[GIVEN TASK]
Write out word for word the part of the records below that opens with the line containing "genus: Trophon" and closes with the line containing "genus: Adelphocoris". Include both of those lines.

***** DATASET ROWS *****

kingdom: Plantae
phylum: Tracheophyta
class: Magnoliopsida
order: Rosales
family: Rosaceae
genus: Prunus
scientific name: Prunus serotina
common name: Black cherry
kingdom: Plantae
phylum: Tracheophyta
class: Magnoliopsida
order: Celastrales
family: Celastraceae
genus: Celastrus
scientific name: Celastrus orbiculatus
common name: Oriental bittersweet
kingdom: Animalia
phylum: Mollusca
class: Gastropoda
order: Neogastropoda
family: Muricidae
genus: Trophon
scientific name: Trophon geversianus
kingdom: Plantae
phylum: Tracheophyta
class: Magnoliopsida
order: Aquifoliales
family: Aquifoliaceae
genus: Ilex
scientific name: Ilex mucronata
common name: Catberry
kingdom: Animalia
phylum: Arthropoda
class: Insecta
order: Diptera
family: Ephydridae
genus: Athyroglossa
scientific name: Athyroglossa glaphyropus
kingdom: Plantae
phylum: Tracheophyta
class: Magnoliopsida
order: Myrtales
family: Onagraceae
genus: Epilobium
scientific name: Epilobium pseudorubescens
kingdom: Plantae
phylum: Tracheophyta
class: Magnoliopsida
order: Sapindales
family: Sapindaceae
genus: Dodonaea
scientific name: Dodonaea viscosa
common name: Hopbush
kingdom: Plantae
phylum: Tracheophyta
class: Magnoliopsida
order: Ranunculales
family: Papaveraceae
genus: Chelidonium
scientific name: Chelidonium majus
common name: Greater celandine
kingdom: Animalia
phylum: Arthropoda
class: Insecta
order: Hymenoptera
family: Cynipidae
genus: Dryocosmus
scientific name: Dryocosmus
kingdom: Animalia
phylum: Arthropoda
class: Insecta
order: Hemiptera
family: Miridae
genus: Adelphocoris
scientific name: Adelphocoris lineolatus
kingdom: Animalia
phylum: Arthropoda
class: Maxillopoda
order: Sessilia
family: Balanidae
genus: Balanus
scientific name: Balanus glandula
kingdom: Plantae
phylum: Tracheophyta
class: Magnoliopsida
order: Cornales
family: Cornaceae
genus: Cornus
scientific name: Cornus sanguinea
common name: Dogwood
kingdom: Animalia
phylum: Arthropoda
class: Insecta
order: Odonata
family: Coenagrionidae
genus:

*****

[TASK ANSWER]
genus: Trophon
scientific name: Trophon geversianus
kingdom: Plantae
phylum: Tracheophyta
class: Magnoliopsida
order: Aquifoliales
family: Aquifoliaceae
genus: Ilex
scientific name: Ilex mucronata
common name: Catberry
kingdom: Animalia
phylum: Arthropoda
class: Insecta
order: Diptera
family: Ephydridae
genus: Athyroglossa
scientific name: Athyroglossa glaphyropus
kingdom: Plantae
phylum: Tracheophyta
class: Magnoliopsida
order: Myrtales
family: Onagraceae
genus: Epilobium
scientific name: Epilobium pseudorubescens
kingdom: Plantae
phylum: Tracheophyta
class: Magnoliopsida
order: Sapindales
family: Sapindaceae
genus: Dodonaea
scientific name: Dodonaea viscosa
common name: Hopbush
kingdom: Plantae
phylum: Tracheophyta
class: Magnoliopsida
order: Ranunculales
family: Papaveraceae
genus: Chelidonium
scientific name: Chelidonium majus
common name: Greater celandine
kingdom: Animalia
phylum: Arthropoda
class: Insecta
order: Hymenoptera
family: Cynipidae
genus: Dryocosmus
scientific name: Dryocosmus
kingdom: Animalia
phylum: Arthropoda
class: Insecta
order: Hemiptera
family: Miridae
genus: Adelphocoris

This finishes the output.